The very broken system of politics we live in can be best summed up as simply the politics of pettiness. Each side does what it can to piss off the other side of the aisle. It keeps escalating and the result is a deeply divided and unrepentantly vile society that thrives off dunks, insults, and every sort of behavior that not even ten years ago was considered inappropriate for polite society.
Ultimately, this is why Trump failed. His political persona, from 2015 all the way through his failed 2020 campaign, was premised entirely on attacking the other side with petty insults, playing the victim, and fighting. His administration had good political victories, but his hesitation to address the COVID-19 pandemic more forcefully and the resulting economic crash, coupled with his inability to stick to a single campaign message, doomed him in his re-election bid, giving way to Joe Biden’s presidency.
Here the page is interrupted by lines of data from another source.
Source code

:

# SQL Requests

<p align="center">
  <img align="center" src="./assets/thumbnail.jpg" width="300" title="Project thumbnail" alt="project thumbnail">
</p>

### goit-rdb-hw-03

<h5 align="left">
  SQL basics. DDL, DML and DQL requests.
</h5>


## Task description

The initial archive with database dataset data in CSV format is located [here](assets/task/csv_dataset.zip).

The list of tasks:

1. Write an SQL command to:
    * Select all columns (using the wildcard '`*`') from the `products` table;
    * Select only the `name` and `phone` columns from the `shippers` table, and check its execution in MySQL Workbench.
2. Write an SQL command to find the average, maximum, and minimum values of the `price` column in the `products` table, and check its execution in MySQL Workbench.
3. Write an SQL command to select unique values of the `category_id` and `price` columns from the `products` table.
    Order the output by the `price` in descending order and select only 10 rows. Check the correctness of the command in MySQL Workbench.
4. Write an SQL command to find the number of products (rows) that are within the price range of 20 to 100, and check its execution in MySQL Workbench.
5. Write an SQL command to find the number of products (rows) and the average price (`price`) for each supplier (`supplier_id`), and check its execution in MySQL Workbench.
It is people who still hold on to that idea that we win via trolling who make it difficult for Republicans to move on and establish an identity in a post-Trump era (and I truly believe that, despite what his acolytes and media alike pray for, we are past Trump). They are holding their own conservative movement back by refusing to fight on real ideas and instead seek to just piss off the people opposite of them on the political spectrum.
This politics of pettiness should be rejected, not just because it is childish and immature, but because it lacks the ability to win over the people who are constantly looking for rational behavior when they vote. Yes, the vaccine hesitancy caused by irresponsible media stories on scary (and incredibly, almost impossibly rare) side effects is bad. We are seeing a slowdown on vaccination rates. But, just as irresponsible is the behavior witnessed in the aforementioned column about rejecting vaccines because Democrats.
We should be better than this. I wish we were. I hope we can be again. This “I must piss off the other side” doesn’t advance anything. It continues forcing us to stoop lower and lower, in a never-ending race to the bottom. Eventually, it will be impossible to elevate ideas because that would get in the way of owning the libs/cons.